Trump's speech delved into other hot-button political topics including rising crime and drug dealing. He rattled off a long list of violent, stranger-on-stranger offenses in cities all across the country and pointed out that most are run by Democratic governments.
Our streets are riddled with needles and soaked with the blood of innocent victims. Many of our once-great cities, from New York to Chicago to LA, where the middle class used to flock to live the American dream, are now war zones. Literal war zones. Every day there are stabbings, rapes, murders, and violent assaults of every kind imaginable.”
In 2021, DC Police recorded 226 homicides, the most on record since 2003 when 248 people were murdered in the District.

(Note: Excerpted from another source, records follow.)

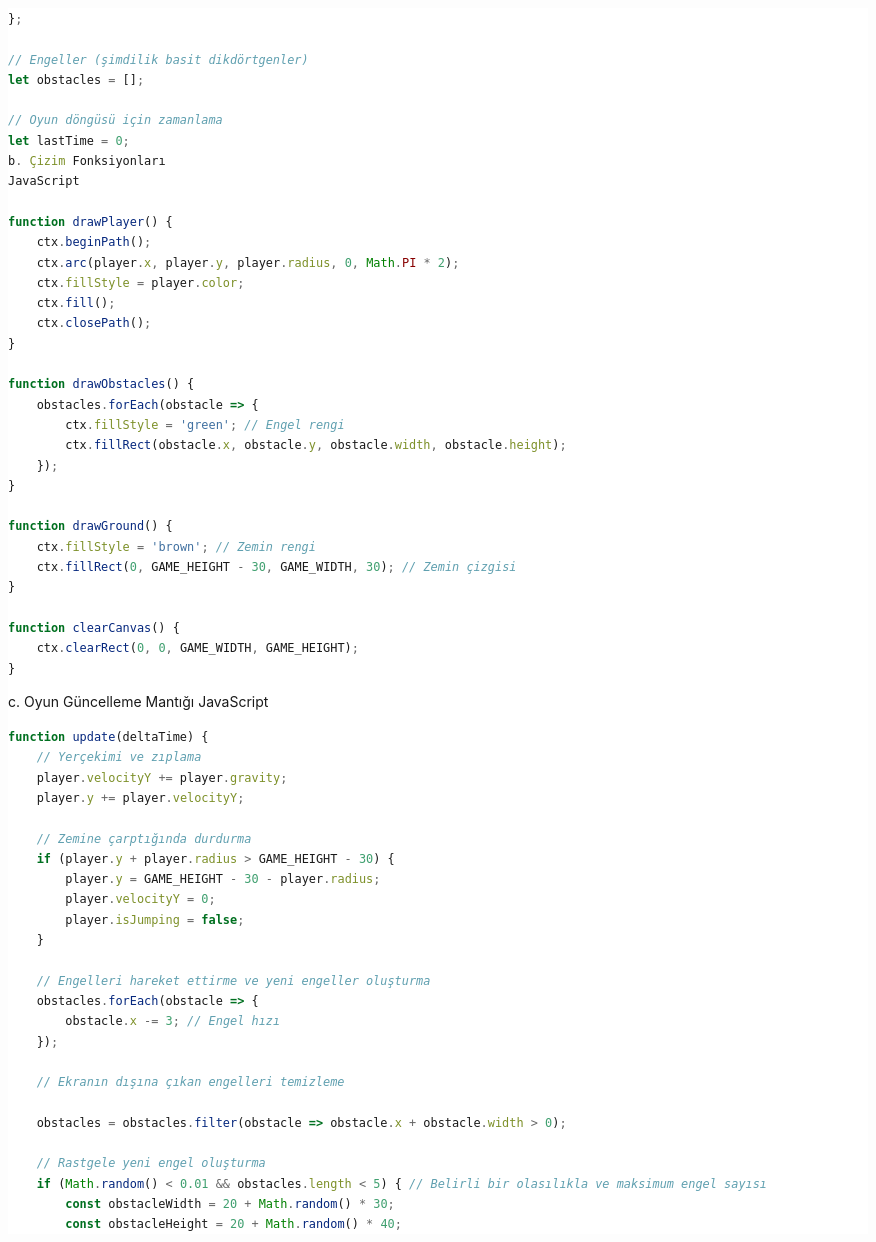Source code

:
 ```javascript
};

// Engeller (şimdilik basit dikdörtgenler)
let obstacles = [];

// Oyun döngüsü için zamanlama
let lastTime = 0;
b. Çizim Fonksiyonları
JavaScript

function drawPlayer() {
    ctx.beginPath();
    ctx.arc(player.x, player.y, player.radius, 0, Math.PI * 2);
    ctx.fillStyle = player.color;
    ctx.fill();
    ctx.closePath();
}

function drawObstacles() {
    obstacles.forEach(obstacle => {
        ctx.fillStyle = 'green'; // Engel rengi
        ctx.fillRect(obstacle.x, obstacle.y, obstacle.width, obstacle.height);
    });
}

function drawGround() {
    ctx.fillStyle = 'brown'; // Zemin rengi
    ctx.fillRect(0, GAME_HEIGHT - 30, GAME_WIDTH, 30); // Zemin çizgisi
}

function clearCanvas() {
    ctx.clearRect(0, 0, GAME_WIDTH, GAME_HEIGHT);
}
```
c. Oyun Güncelleme Mantığı
JavaScript
```javascript
function update(deltaTime) {
    // Yerçekimi ve zıplama
    player.velocityY += player.gravity;
    player.y += player.velocityY;

    // Zemine çarptığında durdurma
    if (player.y + player.radius > GAME_HEIGHT - 30) {
        player.y = GAME_HEIGHT - 30 - player.radius;
        player.velocityY = 0;
        player.isJumping = false;
    }

    // Engelleri hareket ettirme ve yeni engeller oluşturma
    obstacles.forEach(obstacle => {
        obstacle.x -= 3; // Engel hızı
    });
 
    // Ekranın dışına çıkan engelleri temizleme
  
    obstacles = obstacles.filter(obstacle => obstacle.x + obstacle.width > 0);

    // Rastgele yeni engel oluşturma
    if (Math.random() < 0.01 && obstacles.length < 5) { // Belirli bir olasılıkla ve maksimum engel sayısı
        const obstacleWidth = 20 + Math.random() * 30;
        const obstacleHeight = 20 + Math.random() * 40;
```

Other local jurisdictions including Montgomery and Prince George's Counties also recorded large increases in killings, among other crime types.
"We are living in such a different country for one primary reason. There is no longer respect for the law and there certainly is no order. Our country is now a cesspool of crime."
Trump recalled speaking with Chinese President Xi Jinping about illegal narcotics and claimed Jinping was perplexed by America's addiction to drugs like heroin and fentanyl. Trump proposed capital punishment for people who deal drugs.
If you look at countries throughout the world, the ones that don’t have a drug problem are those that institute a very quick trial, death penalty sentence for drug dealers. It sounds horrible, doesn’t it? But you know what? Those are the ones that don’t have any problems. It doesn’t take 15 years in court. It goes quickly... You execute a drug dealer and you’ll save 500 lives because they kill, on average, 500 people.”
Trump further called for a return to stop and frisk policies to cut down on crime, arguing that it "worked brilliantly" in the past. Trump highlighted 9.1 percent inflation, record-high gas prices, and illegal immigration.
“Illegal aliens are stampeding across our wide-open borders, pouring into our country. It’s an invasion.”
Trump said the GOP is poised to regain control of the U.S. Congress this year and predicted that a Republican would swoop back into the Oval Office come 2024. The 76-year-old New York native, however, stopped short of sharing his precise political plans.
“This November, the people are going to vote to stop the destruction of our country, and they’re going to vote to rescue America’s future," Trump remarked. “Our country is going to hell. It’s going to hell very fast. It’s a very unsafe place.”
Rep. Jamie Raskin, D-Md., called Trump's law-and-order-themed speech, hypocritical.
The expectation is that he's going to talk about law enforcement, which to me is just the most brazen, scandalous thing after he unleashed the mob that assaulted, well hundreds of our officers and injured, wounded, hospitalized, more than 150 of them and ended up with everything from lost fingers and heart attacks and strokes to broken jaws and necks to traumatic brain injury," Raskin stated. "I still have constituents who are officers and are recovering from their injuries and wounds and are in physical therapy twice a week. So, the idea that he would dare to utter one word about law enforcement... is just appalling to me."